For Democrats, Georgia may offer the best long-term opportunities of the three states that Plouffe cited, but the polarization between the state’s significant (and growing) minority population and the conservative white vote is still gaping. In 2008, the last year exit polling was conducted in the state, Obama won 98 percent of the African-American vote and only 23 percent of the white vote. With a just a little more support from white voters and continued minority growth, winning a statewide election is seemingly within reach.
This year’s Senate race between Michelle Nunn and a Republican to be nominated in this month’s runoff (either Rep. Jack Kingston or businessman David Perdue) will offer a test of Democratic competitiveness. Nunn, the daughter of former Sen. Sam Nunn, is downplaying her partisan identification, talking about her work leading the Points of Light charity founded by George H.W. Bush and avoiding positions on hot-button issues, such as the president’s health care law.

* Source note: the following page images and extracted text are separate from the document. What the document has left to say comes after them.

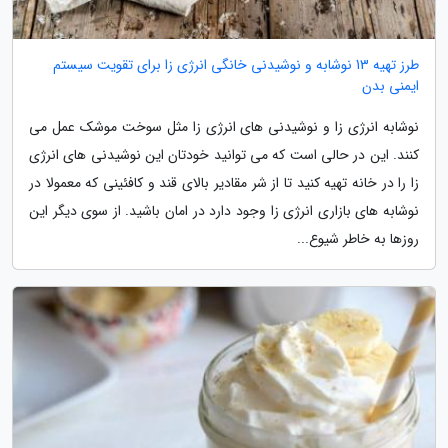
طرز تهیه 13 نوشابه و نوشیدنی خانگی انرژی زا برای تقویت سیستم
ایمنی بدن
نوشابه انرژی زا و نوشیدنی های انرژی زا مثل سوخت موشک عمل می
کنند. این در حالی است که می توانید خودتان این نوشیدنی های انرژی
زا را در خانه تهیه کنید تا از شر مقادیر بالای قند و کافئینی که معمولا در
نوشابه های بازاری انرژی زا وجود دارد در امان باشید. از سوی دیگر این
روزها به خاطر شیوع...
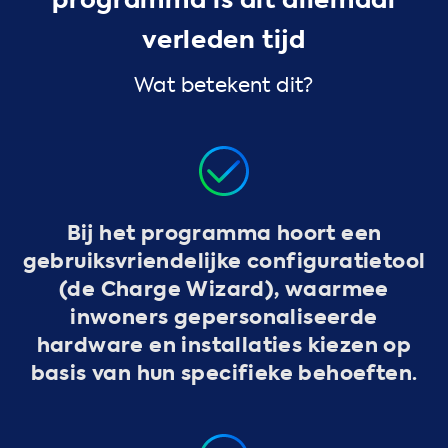
programma is dit allemaal
verleden tijd
Wat betekent dit?
Bij het programma hoort een
gebruiksvriendelijke configuratietool
(de Charge Wizard), waarmee
inwoners gepersonaliseerde
hardware en installaties kiezen op
basis van hun specifieke behoeften.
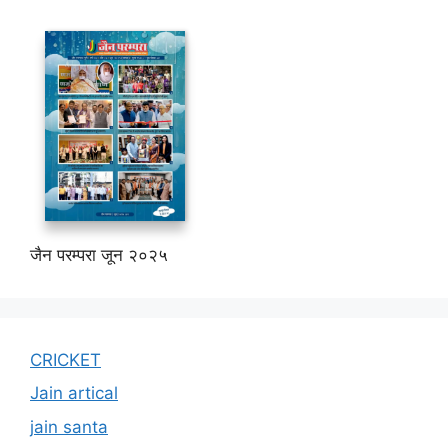
जैन परम्परा जून २०२५
CRICKET
Jain artical
jain santa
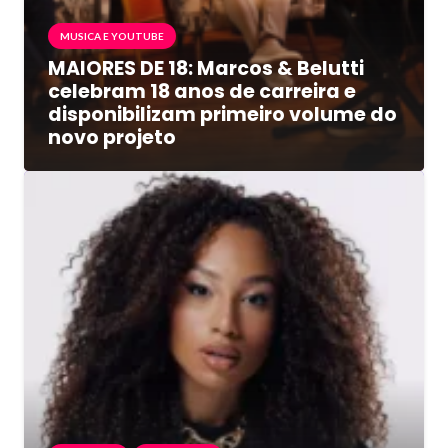
MUSICA E YOUTUBE
MAIORES DE 18: Marcos & Belutti
celebram 18 anos de carreira e
disponibilizam primeiro volume do
novo projeto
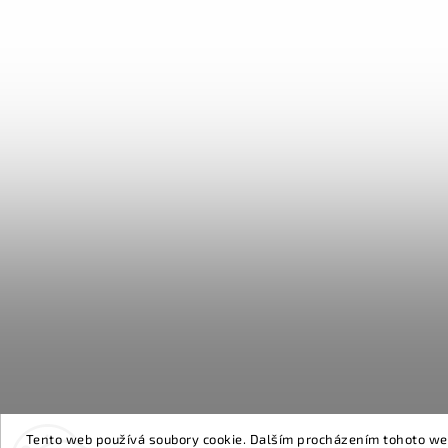
Tento web používá soubory cookie. Dalším procházením tohoto webu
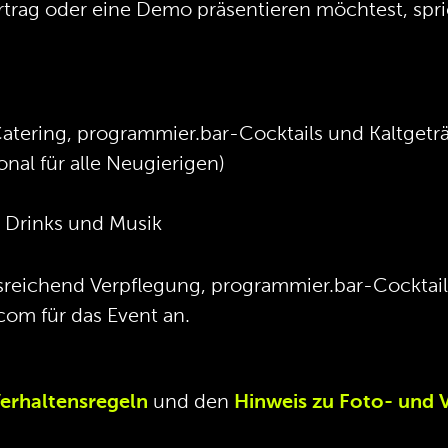
rtrag oder eine Demo präsentieren möchtest, spri
atering, programmier.bar-Cocktails und Kaltgetr
onal für alle Neugierigen)
, Drinks und Musik
usreichend Verpflegung, programmier.bar-Cocktai
com für das Event an.
erhaltensregeln
und den
Hinweis zu Foto- und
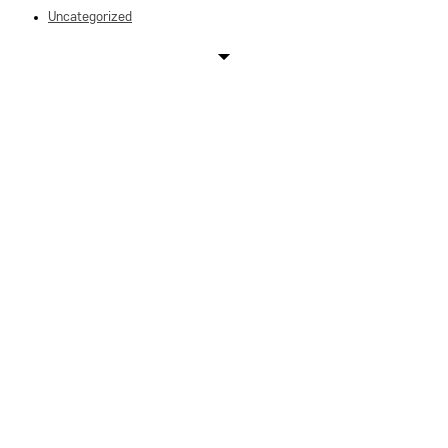
Uncategorized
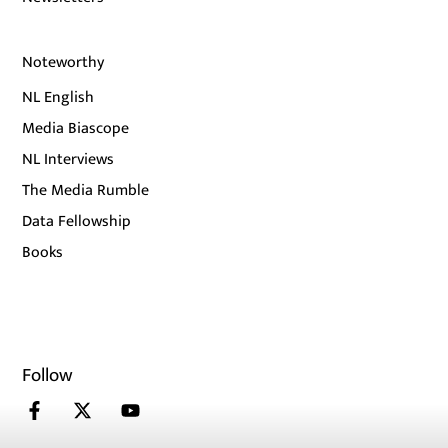
Noteworthy
NL English
Media Biascope
NL Interviews
The Media Rumble
Data Fellowship
Books
Follow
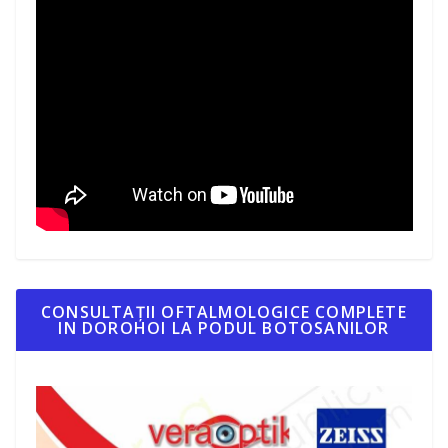
CONSULTAȚII OFTALMOLOGICE COMPLETE
IN DOROHOI LA PODUL BOTOSANILOR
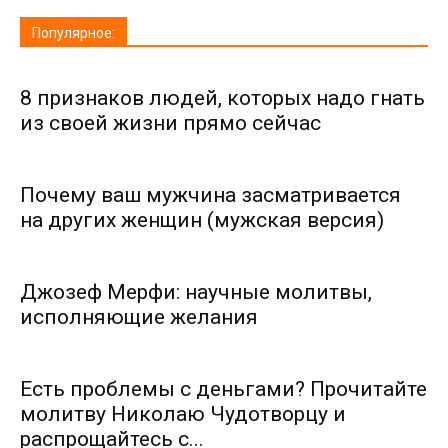
Популярное:
8 признаков людей, которых надо гнать
из своей жизни прямо сейчас
Почему ваш мужчина засматривается
на других женщин (мужская версия)
Джозеф Мерфи: научные молитвы,
исполняющие желания
Есть проблемы с деньгами? Прочитайте
молитву Николаю Чудотворцу и
распрощайтесь с...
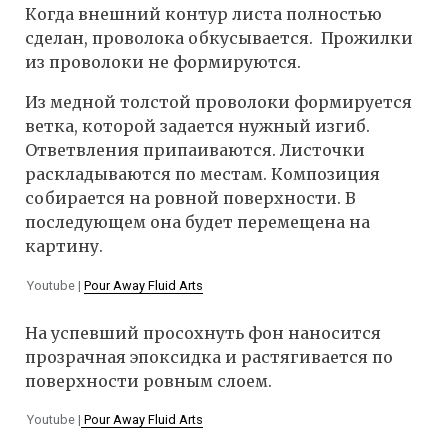
Когда внешний контур листа полностью
сделан, проволока обкусывается. Прожилки
из проволоки не формируются.
Из медной толстой проволоки формируется
ветка, которой задается нужный изгиб.
Ответвления припаиваются. Листочки
раскладываются по местам. Композиция
собирается на ровной поверхности. В
последующем она будет перемещена на
картину.
Youtube |
Pour Away Fluid Arts
На успевший просохнуть фон наносится
прозрачная эпоксидка и растягивается по
поверхности ровным слоем.
Youtube |
Pour Away Fluid Arts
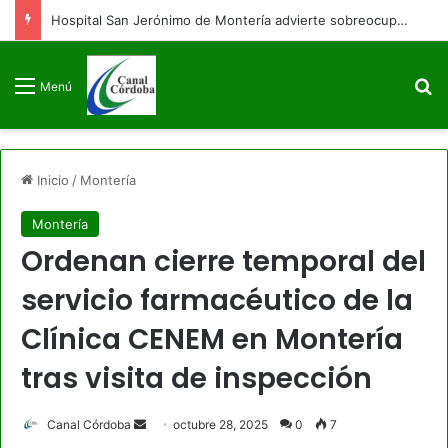
Hospital San Jerónimo de Montería advierte sobreocupación y afectación en sus servicios
B
Menú
Inicio
/
Montería
Montería
Ordenan cierre temporal del
servicio farmacéutico de la
Clínica CENEM en Montería
tras visita de inspección
Send
Canal Córdoba
octubre 28, 2025
0
7
an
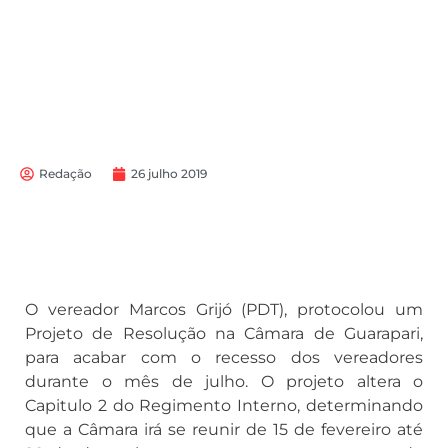
Redação
26 julho 2019
O vereador Marcos Grijó (PDT), protocolou um
Projeto de Resolução na Câmara de Guarapari,
para acabar com o recesso dos vereadores
durante o mês de julho. O projeto altera o
Capitulo 2 do Regimento Interno, determinando
que a Câmara irá se reunir de 15 de fevereiro até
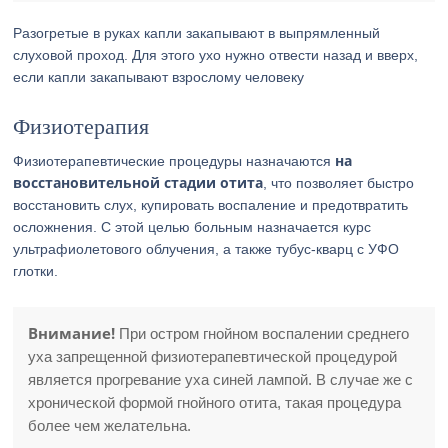
Разогретые в руках капли закапывают в выпрямленный
слуховой проход. Для этого ухо нужно отвести назад и вверх,
если капли закапывают взрослому человеку
Физиотерапия
на
Физиотерапевтические процедуры назначаются
восстановительной стадии отита
, что позволяет быстро
восстановить слух, купировать воспаление и предотвратить
осложнения. С этой целью больным назначается курс
ультрафиолетового облучения, а также тубус-кварц с УФО
глотки.
Внимание!
При остром гнойном воспалении среднего
уха запрещенной физиотерапевтической процедурой
является прогревание уха синей лампой. В случае же с
хронической формой гнойного отита, такая процедура
более чем желательна.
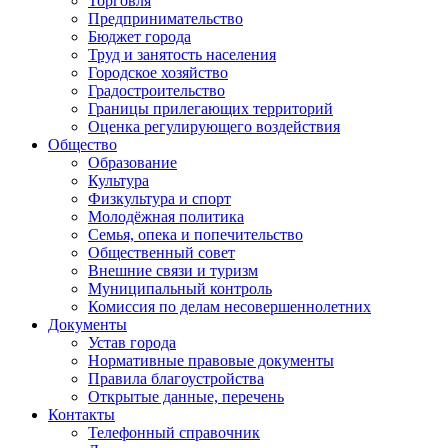
Торговля
Предпринимательство
Бюджет города
Труд и занятость населения
Городское хозяйство
Градостроительство
Границы прилегающих территорий
Оценка регулирующего воздействия
Общество
Образование
Культура
Физкультура и спорт
Молодёжная политика
Семья, опека и попечительство
Общественный совет
Внешние связи и туризм
Муниципальный контроль
Комиссия по делам несовершеннолетних
Документы
Устав города
Нормативные правовые документы
Правила благоустройства
Открытые данные, перечень
Контакты
Телефонный справочник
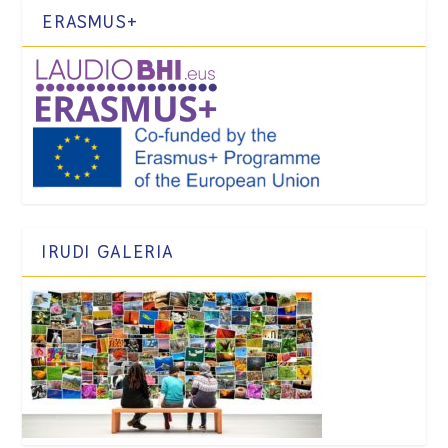
ERASMUS+
IRUDI GALERIA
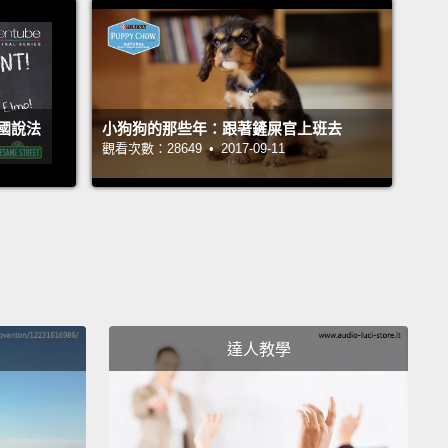
拉族語）
an)
）
國說法
小狗狗的那些年：跟著鏟屎官上班去
c)
觀看次數：28649 • 2017-09-11
伯語）
ese)
）
i)
希里語）
達人教學
）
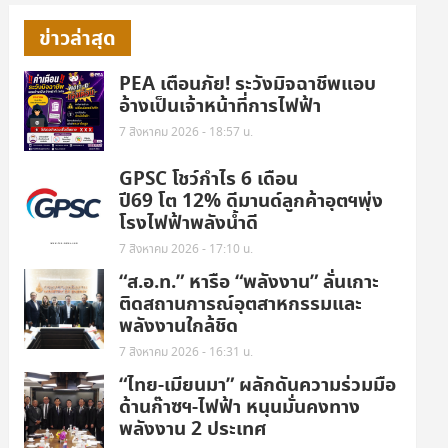
ข่าวล่าสุด
PEA เตือนภัย! ระวังมิจฉาชีพแอบ
อ้างเป็นเจ้าหน้าที่การไฟฟ้า
7 สิงหาคม 2026 - 18:57 น.
GPSC โชว์กำไร 6 เดือน
ปี69 โต 12% ดีมานด์ลูกค้าอุตฯพุ่ง
โรงไฟฟ้าพลังน้ำดี
7 สิงหาคม 2026 - 17:10 น.
“ส.อ.ท.” หารือ “พลังงาน” ลั่นเกาะ
ติดสถานการณ์อุตสาหกรรมและ
พลังงานใกล้ชิด
7 สิงหาคม 2026 - 16:31 น.
“ไทย-เมียนมา” ผลักดันความร่วมมือ
ด้านก๊าซฯ-ไฟฟ้า หนุนมั่นคงทาง
พลังงาน 2 ประเทศ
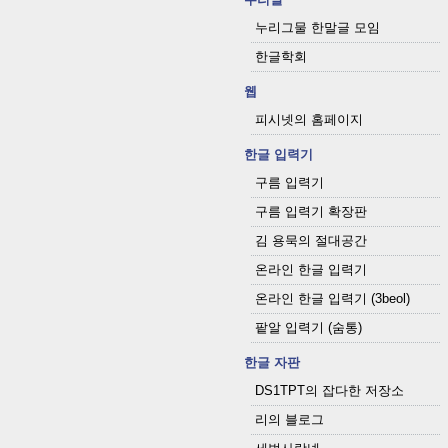
누리그물 한말글 모임
한글학회
웹
피시넷의 홈페이지
한글 입력기
구름 입력기
구름 입력기 확장판
김 용묵의 절대공간
온라인 한글 입력기
온라인 한글 입력기 (3beol)
팥알 입력기 (숨통)
한글 자판
DS1TPT의 잡다한 저장소
리의 블로그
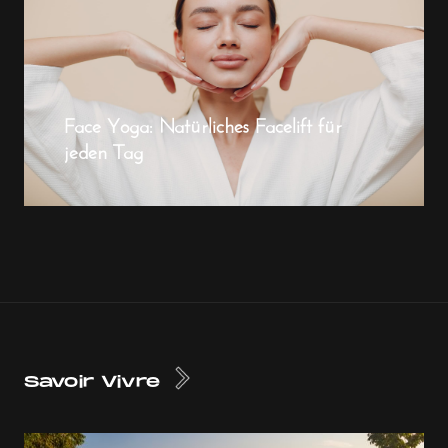
Face Yoga: Natürliches Facelift für
jeden Tag
Savoir Vivre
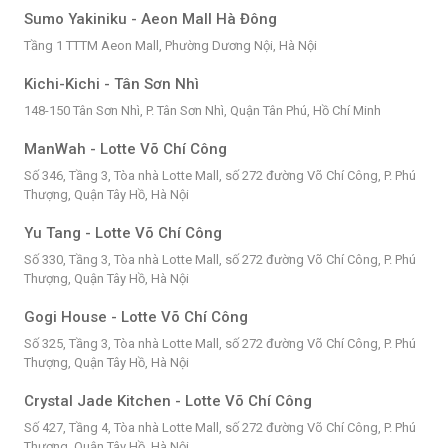
Sumo Yakiniku - Aeon Mall Hà Đông
Tầng 1 TTTM Aeon Mall, Phường Dương Nội, Hà Nội
Kichi-Kichi - Tân Sơn Nhì
148-150 Tân Sơn Nhì, P. Tân Sơn Nhì, Quận Tân Phú, Hồ Chí Minh
ManWah - Lotte Võ Chí Công
Số 346, Tầng 3, Tòa nhà Lotte Mall, số 272 đường Võ Chí Công, P. Phú
Thượng, Quận Tây Hồ, Hà Nội
Yu Tang - Lotte Võ Chí Công
Số 330, Tầng 3, Tòa nhà Lotte Mall, số 272 đường Võ Chí Công, P. Phú
Thượng, Quận Tây Hồ, Hà Nội
Gogi House - Lotte Võ Chí Công
Số 325, Tầng 3, Tòa nhà Lotte Mall, số 272 đường Võ Chí Công, P. Phú
Thượng, Quận Tây Hồ, Hà Nội
Crystal Jade Kitchen - Lotte Võ Chí Công
Số 427, Tầng 4, Tòa nhà Lotte Mall, số 272 đường Võ Chí Công, P. Phú
Thượng, Quận Tây Hồ, Hà Nội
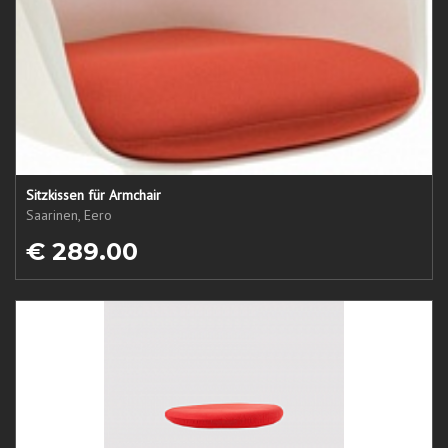
Sitzkissen für Armchair
Saarinen, Eero
€ 289.00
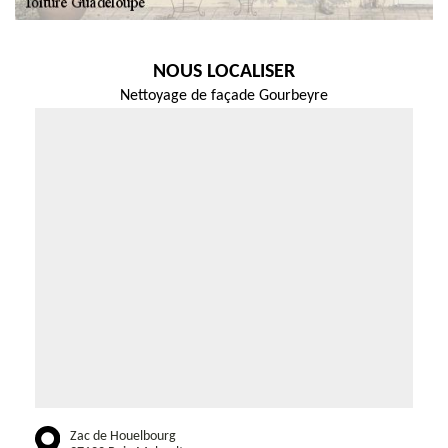
NOUS LOCALISER
Nettoyage de façade Gourbeyre
Zac de Houelbourg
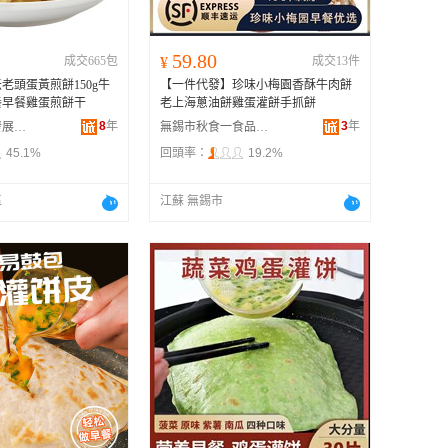
59.80
成交665包
¥
成交13件
老頭蛋黃煎餅150g牛
【一件代發】珍味小梅園香酥牛肉餅
養早餐雞蛋煎餅干
老上海蔥油餅雞蛋灌餅手抓餅
8
年
3
年
上海曉恩實業發展有限公司
無錫市秋食一食品有限公司
45.1%
回頭率：
19.2%
區
江蘇 無錫市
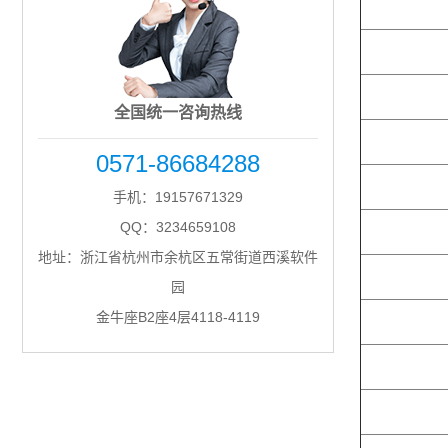
全国统一咨询热线
0571-86684288
手机：19157671329
QQ：3234659108
地址：浙江省杭州市余杭区五常街道西溪软件
园
金牛座B2座4层4118-4119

Given that profile, she’s expected to compete, but if she doesn’t come close, it could be a worrisome signal that the Southern white vote is trending in a conservative direction, regardless of the Democratic nominee.
After 2008 and 2012, Democrats have come close to hitting the upper limits of their electoral-vote potential, so strategists are understandably looking for ways to expand the map further. But what’s more realistic is that Republicans will be able to contest traditionally Democratic Rust Belt battlegrounds, such as Pennsylvania and Michigan, before additional GOP strongholds flip. Indeed, Republicans picked their 2016 convention site of Cleveland with an eye toward making inroads with traditionally blue-collar Democratic constituencies in the Midwest. Democrats may be wise simply to consolidate their gains from the past two presidential elections.